Bangladesh-USACiting its concern over labour reforms, the United States has once again denied Bangladesh’s trade privilege, commonly known as the Generalised System of Preferences, in the US markets.
At the fourth meeting of the US-Bangladesh Trade and Cooperation Forum Agreement (TICFA) in Washington DC on Thursday (Sept 13), the two sides renewed their commitment to enhance their trade and economic ties but there appeared to be no change in the US stand on the issue of GSP.
“The United States particularly noted its concerns on overall labour reform and expressed its hope for ongoing collaboration with the private sector on worker safety,” according to a statement issued by the United States Trade Representative.
Bangladesh was suspended from the GSP program in 2013 as a result of concerns over workers’ rights and safety shortly after the Rana Plaza building collapse that killed over 1,100 people, most of them garment workers.
The GSP is a US trade program designed to promote economic growth in the developing world by providing preferential duty-free entry for up to 4,800 products from 129 designated beneficiary countries and territories.

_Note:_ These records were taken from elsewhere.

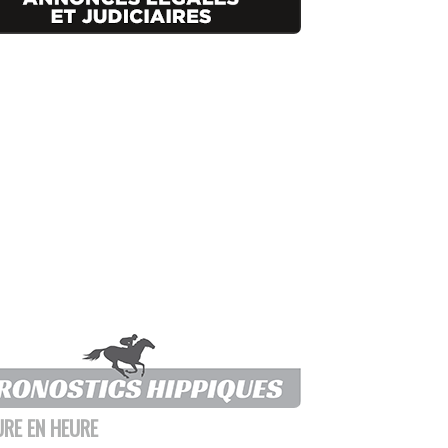
URE EN HEURE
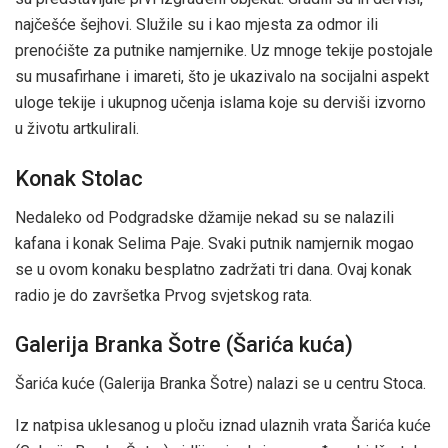
najčešće šejhovi. Služile su i kao mjesta za odmor ili
prenoćište za putnike namjernike. Uz mnoge tekije postojale
su musafirhane i imareti, što je ukazivalo na socijalni aspekt
uloge tekije i ukupnog učenja islama koje su derviši izvorno
u životu artkulirali.
Konak Stolac
Nedaleko od Podgradske džamije nekad su se nalazili
kafana i konak Selima Paje. Svaki putnik namjernik mogao
se u ovom konaku besplatno zadržati tri dana. Ovaj konak
radio je do završetka Prvog svjetskog rata.
Galerija Branka Šotre (Šarića kuća)
Šarića kuće (Galerija Branka Šotre) nalazi se u centru Stoca.
Iz natpisa uklesanog u ploču iznad ulaznih vrata Šarića kuće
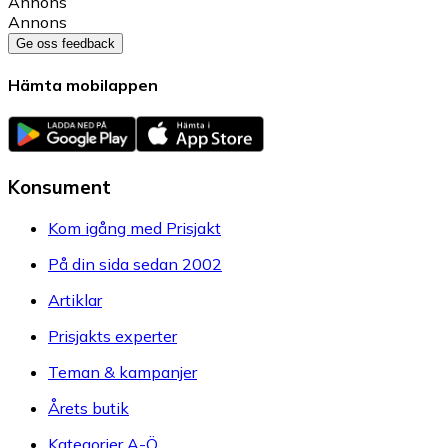
Annons
Annons
Ge oss feedback
Hämta mobilappen
Konsument
Kom igång med Prisjakt
På din sida sedan 2002
Artiklar
Prisjakts experter
Teman & kampanjer
Årets butik
Kategorier A-Ö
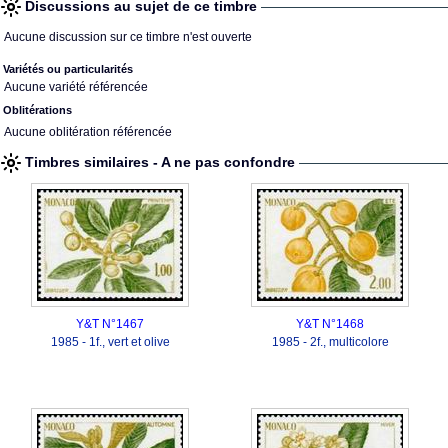
Discussions au sujet de ce timbre
Aucune discussion sur ce timbre n'est ouverte
Variétés ou particularités
Aucune variété référencée
Oblitérations
Aucune oblitération référencée
Timbres similaires - A ne pas confondre
Y&T N°1467
Y&T N°1468
1985 - 1f., vert et olive
1985 - 2f., multicolore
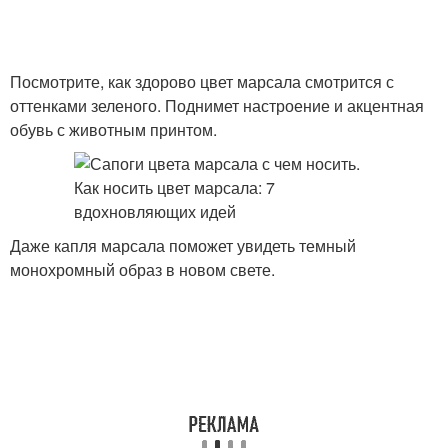
Посмотрите, как здорово цвет марсала смотрится с
оттенками зеленого. Поднимет настроение и акцентная
обувь с животным принтом.
Даже капля марсала поможет увидеть темный
монохромный образ в новом свете.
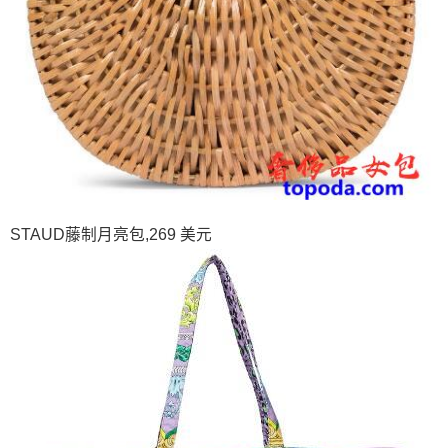
STAUD藤制月亮包,269 美元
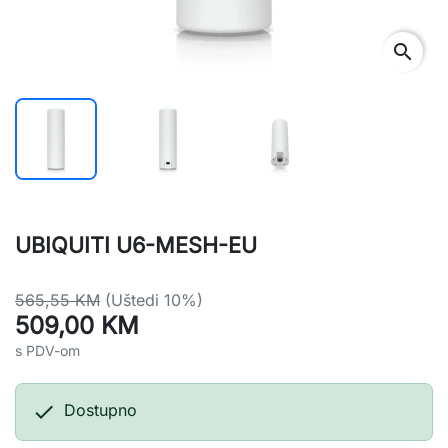
search
UBIQUITI U6-MESH-EU
565,55 KM
(Uštedi 10%)
509,00 KM
s PDV-om

Dostupno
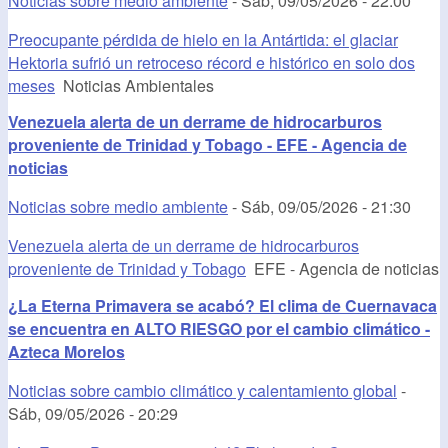
Noticias sobre medio ambiente
-
Sáb, 09/05/2026 - 22:00
Preocupante pérdida de hielo en la Antártida: el glaciar
Hektoria sufrió un retroceso récord e histórico en solo dos
meses
Noticias Ambientales
Venezuela alerta de un derrame de hidrocarburos
proveniente de Trinidad y Tobago - EFE - Agencia de
noticias
Noticias sobre medio ambiente
-
Sáb, 09/05/2026 - 21:30
Venezuela alerta de un derrame de hidrocarburos
proveniente de Trinidad y Tobago
EFE - Agencia de noticias
¿La Eterna Primavera se acabó? El clima de Cuernavaca
se encuentra en ALTO RIESGO por el cambio climático -
Azteca Morelos
Noticias sobre cambio climático y calentamiento global
-
Sáb, 09/05/2026 - 20:29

However, garment exports are not eligible for duty cuts under the program and despite the discord over the issue; the US continues to be the single largest export destination for Bangladesh. The two-way trade between the two countries in 2017 was worth $7.2 billion US dollars.
In the meeting, Bangladesh sought US cooperation for implementation of the Trade Facilitation Agreement (TFA) and also special request was made for expanding market access for Bangladeshi goods to the American market, and increasing duty-free market facilities in light of WTO’s Bali Ministerial decisions.
“Bangladesh also requested the US to facilitate access of Bangladeshi nurses and midwives and easy access to other service sectors,” according to a statement issued by Bangladeshi embassy spokesperson Shamim Ahmad.
The delegation further highlighted the various steps taken in the country towards creating a favourable investment climate and sought more US investment in Bangladesh.
The US representatives discussed expansion of US exports to Bangladesh, particularly cotton and medicine, and also focused on enabling a digital economy, protection of intellectual property and transparency in government procurement.
TICFA, signed by Bangladesh and the USA in November 2013, provides a mechanism for both governments to discuss trade and investment issues and areas of cooperation.
The meeting was co-chaired by Mark Linscott, Assistant U.S. Trade Representative for South and Central Asian Affairs and Shubhashish Bose, Bangladesh’s Secretary of Commerce.
The 12-member Bangladeshi delegation also included Secretary to Ministry of Labour & Employment Ms. Afroza Khan, Executive Chairman of BEPZA Maj Gen Mohammad Habibur Rahman Khan, Bangladesh Investment Development Secretary Moinul Islam, Director General, WTO Cell Md. Munir Chowdhury, Member of National Board of Revenue Prakash Dewan and senior officials of the Commerce and the Foreign Affairs Ministries.